Bisiklet, performans sporu kimliğinden sıyrılıp günlük hayatın bir parçası, hatta bir moda aksesuarına dönüşebilir miydi?
Colville-Anderson, 2006 yılında Kopenhag sokaklarında bisiklete binen şık insanların (takım elbiseli erkekler, topuklu ayakkabılı kadınlar) fotoğraflarını blogunda paylaşmaya başladı ve bir anda tüm dünyanın dikkatini çekti. Ve ardından bisiklet aktivistinden bir sosyal girişimciye dönüşerek Copenhagenize Design Company ile dünyayı “Kopenhaglaştırmaya” başladı. Nasıl mı? İnsanların hareketlerini inceliyor, “Çözüm gözlem yapmakta” diyor. “İnsanlar bir yerden bir yere hızlı bir şekilde gitmek istiyorlar. Bisikleti en hızlı ulaşım aracı yapmak ve güvenli yollar sağlamak yeterli. İnsanlar zaten bisikleti seçecekler.”
1970’li yılların başında Kopenhag bir karar vermek zorundaydı. Gökdelenler, otobanlar ve AVM’ler mi yoksa çocuklu aileler, küçük esnaf ve parklar mı?
Ailelerin, kentler için ekonomik bir kaynak olduğunu bilen Kopenhag ikinci şıkkı seçiyor. Çocuklu ailelerin, banliyölere kaçmasını engellemek, şehri onlar için cazip ve yaşanabilir hale getirmek için toplu taşıma sistemlerine, yaya ve bisikletli ulaşıma yatırım yapıyor.
Dünyanın karbon ayakizi sıfır “Yeşil Başkent”i olma hedefi ile ilerleyen Kopenhag’ı mutlaka deneyimlemenizi tavsiye ederim: Limanda denize girebilir, sürdürülebilir otellerde konaklayabilir, organik gıdalarla hazırlanmış leziz yemekleri tadabilir, bir bisiklet kiralayıp insan-dostu tasarlanmış şehir merkezini keşfedebilirsiniz.
Bir şehrin vizyonu olduğunda belediye, STK’lar ve özel sektör el ele veriyor ve aynı hedef için birlikte çalışıyorlar. Sonuç: Yaşanabilir bir şehirde mutlu ve üretken insanlar.
“Hayat kalitesi gökdelenler, geniş bulvarlar, beton AVM’ler ile ilgili bir şey değil”
Kopanhag’ın dünyaya sunduğu kentsel tasarım konusunda etkili diğer bir aktör ise şehir plancısı Jan Gehl. Dünyanın birçok yerinde kentleri insan odaklı olarak yeniden tasarlıyor.

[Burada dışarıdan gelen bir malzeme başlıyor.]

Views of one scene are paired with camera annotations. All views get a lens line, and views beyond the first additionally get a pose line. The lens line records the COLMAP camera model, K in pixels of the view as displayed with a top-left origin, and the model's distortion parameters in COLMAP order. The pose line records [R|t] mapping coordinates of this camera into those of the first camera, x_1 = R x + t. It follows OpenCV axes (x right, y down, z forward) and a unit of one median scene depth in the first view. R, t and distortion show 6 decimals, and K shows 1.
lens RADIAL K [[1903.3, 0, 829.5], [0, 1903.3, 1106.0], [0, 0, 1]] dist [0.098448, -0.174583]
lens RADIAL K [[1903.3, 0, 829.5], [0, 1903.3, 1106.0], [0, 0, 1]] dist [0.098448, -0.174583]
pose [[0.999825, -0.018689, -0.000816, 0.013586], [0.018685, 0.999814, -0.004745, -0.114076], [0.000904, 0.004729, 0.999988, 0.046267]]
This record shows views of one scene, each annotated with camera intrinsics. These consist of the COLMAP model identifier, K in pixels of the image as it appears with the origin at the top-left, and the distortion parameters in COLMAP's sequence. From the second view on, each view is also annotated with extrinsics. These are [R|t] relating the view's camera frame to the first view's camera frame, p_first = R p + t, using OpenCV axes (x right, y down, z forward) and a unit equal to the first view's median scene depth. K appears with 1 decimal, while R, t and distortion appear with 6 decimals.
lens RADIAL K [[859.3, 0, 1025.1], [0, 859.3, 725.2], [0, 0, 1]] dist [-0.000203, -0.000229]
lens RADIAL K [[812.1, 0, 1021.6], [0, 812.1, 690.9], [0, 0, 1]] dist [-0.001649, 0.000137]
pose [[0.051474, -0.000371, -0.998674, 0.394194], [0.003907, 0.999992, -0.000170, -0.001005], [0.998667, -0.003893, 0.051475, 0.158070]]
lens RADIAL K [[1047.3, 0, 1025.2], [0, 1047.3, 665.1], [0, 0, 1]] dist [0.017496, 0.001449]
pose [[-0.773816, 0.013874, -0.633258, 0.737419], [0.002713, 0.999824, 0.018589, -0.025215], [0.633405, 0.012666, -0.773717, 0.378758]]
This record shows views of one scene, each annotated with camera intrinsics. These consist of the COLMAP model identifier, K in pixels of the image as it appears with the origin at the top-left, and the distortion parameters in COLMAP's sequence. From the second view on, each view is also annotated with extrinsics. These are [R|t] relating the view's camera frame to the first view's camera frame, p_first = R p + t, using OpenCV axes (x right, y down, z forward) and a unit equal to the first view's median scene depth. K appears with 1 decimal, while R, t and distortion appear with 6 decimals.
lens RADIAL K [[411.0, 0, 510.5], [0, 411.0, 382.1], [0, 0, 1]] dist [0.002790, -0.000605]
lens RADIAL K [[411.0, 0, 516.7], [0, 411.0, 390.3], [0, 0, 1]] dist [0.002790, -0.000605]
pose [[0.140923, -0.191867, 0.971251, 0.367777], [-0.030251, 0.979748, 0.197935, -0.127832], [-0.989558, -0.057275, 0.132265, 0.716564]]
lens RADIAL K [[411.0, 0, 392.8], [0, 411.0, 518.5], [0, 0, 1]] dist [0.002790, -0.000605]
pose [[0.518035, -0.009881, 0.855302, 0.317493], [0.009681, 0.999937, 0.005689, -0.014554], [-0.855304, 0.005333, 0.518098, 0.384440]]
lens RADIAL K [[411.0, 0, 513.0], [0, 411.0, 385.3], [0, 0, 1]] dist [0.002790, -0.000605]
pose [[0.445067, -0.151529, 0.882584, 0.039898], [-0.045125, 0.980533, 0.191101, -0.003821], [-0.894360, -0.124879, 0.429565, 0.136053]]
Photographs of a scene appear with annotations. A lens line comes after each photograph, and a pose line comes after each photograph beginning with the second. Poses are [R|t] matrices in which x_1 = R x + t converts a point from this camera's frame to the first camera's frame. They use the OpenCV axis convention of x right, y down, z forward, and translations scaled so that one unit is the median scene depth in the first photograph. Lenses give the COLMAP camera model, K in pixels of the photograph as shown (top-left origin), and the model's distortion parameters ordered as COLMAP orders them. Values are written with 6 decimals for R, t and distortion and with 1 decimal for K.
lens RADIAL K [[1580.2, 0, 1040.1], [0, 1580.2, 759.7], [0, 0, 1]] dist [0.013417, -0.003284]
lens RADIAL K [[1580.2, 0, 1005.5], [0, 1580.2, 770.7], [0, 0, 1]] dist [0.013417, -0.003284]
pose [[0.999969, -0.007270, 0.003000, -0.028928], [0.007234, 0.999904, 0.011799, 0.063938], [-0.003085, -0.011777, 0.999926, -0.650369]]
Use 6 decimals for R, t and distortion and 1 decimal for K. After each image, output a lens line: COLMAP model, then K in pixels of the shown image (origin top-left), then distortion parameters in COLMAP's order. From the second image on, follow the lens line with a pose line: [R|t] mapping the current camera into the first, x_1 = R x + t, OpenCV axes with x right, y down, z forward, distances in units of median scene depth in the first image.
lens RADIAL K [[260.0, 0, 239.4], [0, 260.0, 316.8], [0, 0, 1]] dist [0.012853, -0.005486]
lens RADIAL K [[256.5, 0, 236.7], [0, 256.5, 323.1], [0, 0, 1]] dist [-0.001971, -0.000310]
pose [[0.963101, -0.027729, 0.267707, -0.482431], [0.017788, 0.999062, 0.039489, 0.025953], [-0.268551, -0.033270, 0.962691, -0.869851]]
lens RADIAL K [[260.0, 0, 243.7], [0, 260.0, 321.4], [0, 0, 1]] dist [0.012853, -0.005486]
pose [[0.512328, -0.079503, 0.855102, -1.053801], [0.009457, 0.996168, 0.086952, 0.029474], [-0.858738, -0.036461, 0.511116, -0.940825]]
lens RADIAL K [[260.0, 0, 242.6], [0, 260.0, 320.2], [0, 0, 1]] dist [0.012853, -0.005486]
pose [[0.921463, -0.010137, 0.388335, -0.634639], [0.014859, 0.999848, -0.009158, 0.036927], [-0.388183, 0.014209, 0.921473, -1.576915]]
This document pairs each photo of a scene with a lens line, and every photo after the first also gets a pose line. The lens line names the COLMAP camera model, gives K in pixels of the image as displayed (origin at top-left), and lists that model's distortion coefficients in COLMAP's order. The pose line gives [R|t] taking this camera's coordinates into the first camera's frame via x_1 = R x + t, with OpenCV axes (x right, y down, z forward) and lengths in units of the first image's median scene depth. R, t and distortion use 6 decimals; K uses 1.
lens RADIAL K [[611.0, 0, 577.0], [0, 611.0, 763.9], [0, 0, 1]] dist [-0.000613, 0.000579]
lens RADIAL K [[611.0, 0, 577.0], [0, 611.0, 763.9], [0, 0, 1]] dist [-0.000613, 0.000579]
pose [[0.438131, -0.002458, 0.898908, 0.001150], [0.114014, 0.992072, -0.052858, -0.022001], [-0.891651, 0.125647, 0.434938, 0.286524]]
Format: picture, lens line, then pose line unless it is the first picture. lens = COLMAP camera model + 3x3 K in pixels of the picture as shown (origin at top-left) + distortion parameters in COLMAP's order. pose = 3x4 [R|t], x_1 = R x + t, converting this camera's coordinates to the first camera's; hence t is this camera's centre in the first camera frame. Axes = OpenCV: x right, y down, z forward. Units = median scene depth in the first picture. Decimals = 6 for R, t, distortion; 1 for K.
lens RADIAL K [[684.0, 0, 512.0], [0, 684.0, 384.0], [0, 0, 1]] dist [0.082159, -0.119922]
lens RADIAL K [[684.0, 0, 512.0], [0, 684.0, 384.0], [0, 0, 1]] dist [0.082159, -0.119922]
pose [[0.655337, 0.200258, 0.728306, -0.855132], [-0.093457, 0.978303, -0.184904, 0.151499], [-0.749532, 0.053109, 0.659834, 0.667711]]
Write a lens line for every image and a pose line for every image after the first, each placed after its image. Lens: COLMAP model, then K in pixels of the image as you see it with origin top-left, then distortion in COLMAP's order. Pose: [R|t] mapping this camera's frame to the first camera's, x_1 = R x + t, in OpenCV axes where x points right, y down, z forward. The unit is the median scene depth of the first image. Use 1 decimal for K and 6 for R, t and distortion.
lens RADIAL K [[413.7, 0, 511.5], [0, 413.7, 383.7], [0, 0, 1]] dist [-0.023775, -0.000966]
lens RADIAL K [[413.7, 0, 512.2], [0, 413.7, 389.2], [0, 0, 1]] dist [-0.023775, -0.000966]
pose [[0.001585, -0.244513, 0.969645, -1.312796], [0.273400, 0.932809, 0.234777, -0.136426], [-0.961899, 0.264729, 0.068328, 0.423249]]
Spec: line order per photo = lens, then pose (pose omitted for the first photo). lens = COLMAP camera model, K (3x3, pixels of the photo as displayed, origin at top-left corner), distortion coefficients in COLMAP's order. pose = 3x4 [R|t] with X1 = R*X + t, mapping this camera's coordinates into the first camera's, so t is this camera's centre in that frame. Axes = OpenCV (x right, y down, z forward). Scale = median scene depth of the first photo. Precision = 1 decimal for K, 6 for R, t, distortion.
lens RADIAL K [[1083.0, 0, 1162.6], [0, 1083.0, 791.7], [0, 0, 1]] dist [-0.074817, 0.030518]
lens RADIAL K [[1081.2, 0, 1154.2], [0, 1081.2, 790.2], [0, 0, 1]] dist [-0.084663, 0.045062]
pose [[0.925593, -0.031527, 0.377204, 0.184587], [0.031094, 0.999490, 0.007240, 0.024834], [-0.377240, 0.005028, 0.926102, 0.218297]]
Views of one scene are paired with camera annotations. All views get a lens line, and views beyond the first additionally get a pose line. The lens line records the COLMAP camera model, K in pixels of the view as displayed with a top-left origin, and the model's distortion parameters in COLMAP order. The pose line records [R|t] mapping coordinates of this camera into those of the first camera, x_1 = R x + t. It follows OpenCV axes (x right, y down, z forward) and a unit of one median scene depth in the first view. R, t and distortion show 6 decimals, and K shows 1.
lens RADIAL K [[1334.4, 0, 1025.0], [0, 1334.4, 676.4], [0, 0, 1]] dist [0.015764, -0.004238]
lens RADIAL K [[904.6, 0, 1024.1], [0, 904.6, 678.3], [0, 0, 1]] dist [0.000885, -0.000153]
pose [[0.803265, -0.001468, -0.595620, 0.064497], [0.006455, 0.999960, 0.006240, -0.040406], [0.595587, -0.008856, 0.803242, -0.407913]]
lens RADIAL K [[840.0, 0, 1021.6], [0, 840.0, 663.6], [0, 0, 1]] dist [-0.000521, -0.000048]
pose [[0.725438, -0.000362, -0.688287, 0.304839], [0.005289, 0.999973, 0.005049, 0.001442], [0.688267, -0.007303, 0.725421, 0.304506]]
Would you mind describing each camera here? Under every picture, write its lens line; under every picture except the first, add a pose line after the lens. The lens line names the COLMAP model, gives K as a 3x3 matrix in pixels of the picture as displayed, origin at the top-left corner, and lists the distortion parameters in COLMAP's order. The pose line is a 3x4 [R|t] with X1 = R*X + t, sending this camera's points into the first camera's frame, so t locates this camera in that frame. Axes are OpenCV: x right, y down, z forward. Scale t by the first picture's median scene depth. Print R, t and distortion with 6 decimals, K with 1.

“Şehre ne davet edersen o gelir. Şehirlerin fiziki yapısı, insan davranışını etkiliyor. Trafik mühendisleri ve şehir plancıları ne yazık ki hâlâ bu gerçeği fark etmiş değiller. Şehirlerdeki ortak yaşam alanları ve yaşam şeklini projelere eklemek zorundalar” diyor Gehl. İnsanlara buluşabilecekleri alanlar ve mekanlar yaratılırsa, onlar bu alanları kullanacaklar. Gehl’in sözleriyle: “Güzel bir şehir iyi bir parti gibidir, insanlar eğlenceyi bırakıp gitmek istemez.”